To win the battles ahead, from this union drive and beyond, will require building a labor movement committed to fighting for economic demands alongside demands against racist policing, segregationist policies in housing and education, white supremacist violence against communities of color, and sexism and misogyny. This will require overcoming the divide-and-conquer mentality of the ruling class, which has used racism and sexism for centuries to keep workers fighting among ourselves: the BAmazon union movement provides an inspiring example of how working people can unite to fight in our best interests. 

What Will it Take?

Amazon is pulling out all of the stops to intimidate workers, bringing them into captive audience meetings, sending anti-union texts, plastering the warehouse with anti-union messages, and using COVID as a cover to strictly enforce six-feet social distancing in the warehouse to prevent any discussion among workers about the union. Notably, these social distancing protocols weren’t enforced when COVID was spreading in warehouses across the country early in the pandemic, but of course in the face of a union drive, Amazon is more than happy to promote “a safe environment” if it hurts the union. The extreme atomization in the warehouse and Amazon’s anti-union brainwashing can have an effect, and workers and the community fighting back is the only antidote. 

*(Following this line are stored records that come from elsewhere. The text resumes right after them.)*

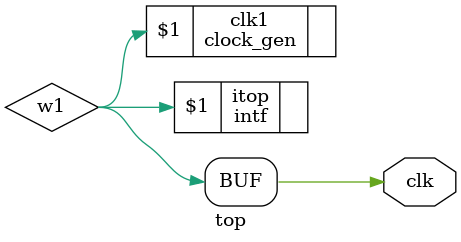
<source format=sv>
module top (output clk);
	
	
	logic w1;
	clock_gen clk1(w1);
	intf itop (w1);
	d_ff dut (itop.dff);
	dff_tb tb1 (itop.tb);
	
	assign clk = w1; 
	 initial begin
	   $dumpfile ("wave.vcd");
	   $dumpvars;
	end
endmodule

</source>
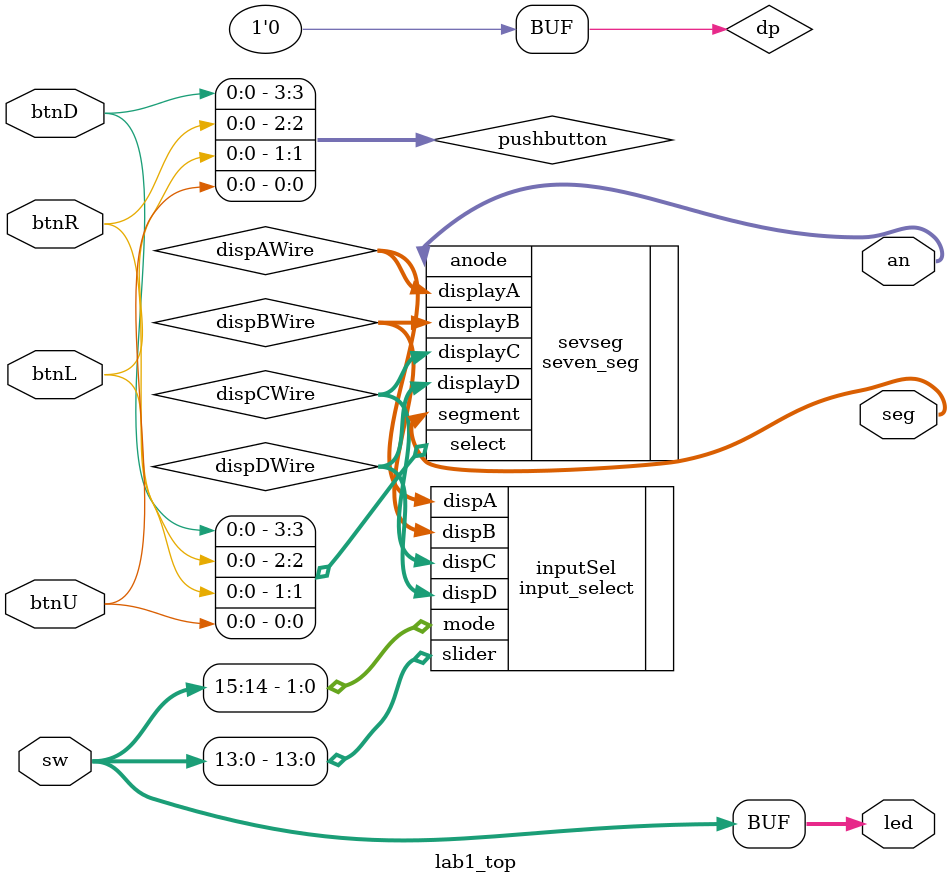
<source format=v>
`timescale 1ns / 1ps


module lab1_top(
    input wire [15:0] sw,        // 16 switches
    output reg [15:0] led,       // 16 LEDs
    input wire btnU,             // Button Up
    input wire btnL,             // Button Left
    input wire btnR,             // Button Right
    input wire btnD,             // Button Down
    output wire [6:0] seg,       // Seven-segment display segments
    output wire [3:0] an         // Anodes for the seven-segment display
    );
    // internal wires
    wire [3:0] pushbutton;
    wire [3:0] dispAWire;
    wire [3:0] dispBWire; 
    wire [3:0] dispCWire;
    wire [3:0] dispDWire;
    
    
    // Assign button signals to the internal pb wire
    assign pushbutton[0] = btnU; //display A
    assign pushbutton[1] = btnL; // display B
    assign pushbutton[2] = btnR; // display C
    assign pushbutton[3] = btnD; //display D
    assign dp = 0;
    
    always @*
    begin
        led = sw;
        
    end
   
  
    
     
// input select submodule
input_select inputSel(
    .mode(sw[15:14]),
    .slider(sw[13:0]),
    .dispA(dispAWire),
    .dispB(dispBWire),
    .dispC(dispCWire),
    .dispD(dispDWire)
);

// seven seg submodule
seven_seg sevseg(
    .displayA(dispAWire),
    .displayB(dispBWire),
    .displayC(dispCWire),
    .displayD(dispDWire),
    .select(pushbutton),
    .segment(seg),
    .anode(an)
);

endmodule

</source>
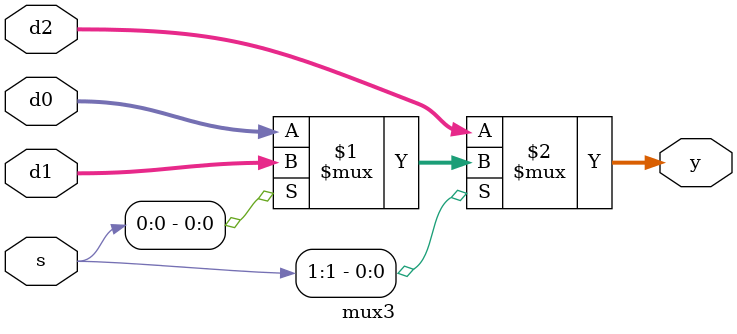
<source format=sv>
`timescale 1ns / 1ps

module mux3#(parameter WIDTH = 8)(
input logic [WIDTH-1:0] d0, d1, d2,
input logic [1:0] s,
output logic [WIDTH-1:0] y);

assign y = s[1] ? (s[0] ? d1 : d0) : d2;
endmodule
</source>
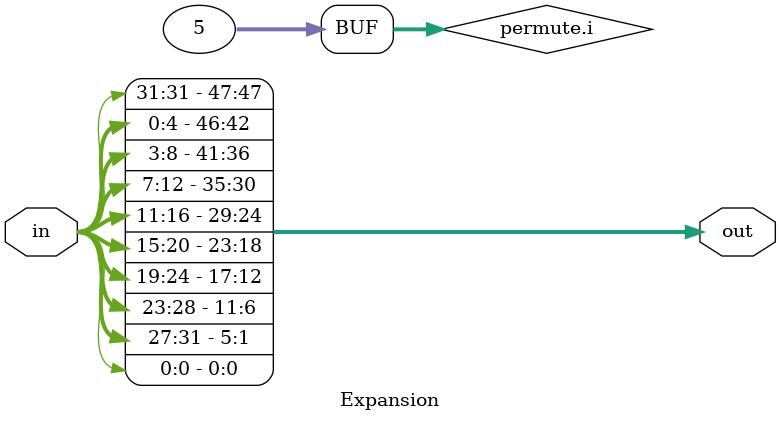
<source format=v>
`timescale 1ns / 1ps


module Expansion(
    input [0:4 * 8 - 1] in,
    output reg [0:6*8 - 1] out
    );
    
    always @*
    begin: permute
    
        integer i;

        for (i = 1; i < 5; i = i + 1) begin
            out[6*0 + i] = in[(i - 1) + 0];
            out[6*1 + i] = in[(i - 1) + 4];
            out[6*2 + i] = in[(i - 1) + 8];
            out[6*3 + i] = in[(i - 1) + 12];
            out[6*4 + i] = in[(i - 1) + 16];
            out[6*5 + i] = in[(i - 1) + 20];
            out[6*6 + i] = in[(i - 1) + 24];
            out[6*7 + i] = in[(i - 1) + 28];
        end
        
        out[0] = in[31];
        out[6] = in[3];
        out[12] = in[7];
        out[18] = in[11];
        out[24] = in[15];
        out[30] = in[19];
        out[36] = in[23];
        out[42] = in[27];
        
        out[5] = in[4];
        out[11] = in[8];
        out[17] = in[12];
        out[23] = in[16];
        out[29] = in[20];
        out[35] = in[24];
        out[41] = in[28];
        out[47] = in[0];     
    end
    
endmodule

</source>
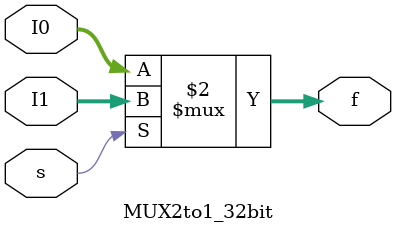
<source format=v>
module MUX2to1_32bit(
    input [31:0] I0,
    input [31:0] I1,
    input s,
    output [31:0] f
    );
    
    assign f = (s == 0) ? I0 : I1;
    
endmodule
</source>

The movement in Bessemer against racism, sexism, exploitation, and poverty will need to pull out all our stops too, going all out for the March 20 rally and BBQ, canvassing in the community, and reaching every worker to make sure they know that the community and labor movement have their back, and that we can improve our lives when we stand united, in union, against the bosses.

As Jennifer Bates explained,

Amazon has been using intimidation tactics. And some of them [workers] they have scared. But I’ll tell you one thing, we’re going to move and we’re going to continue to walk and we’re going to continue to fight and we’re going to continue to push until we get to the very end. 

Socialist Alternative car in the 3/13 car caravan.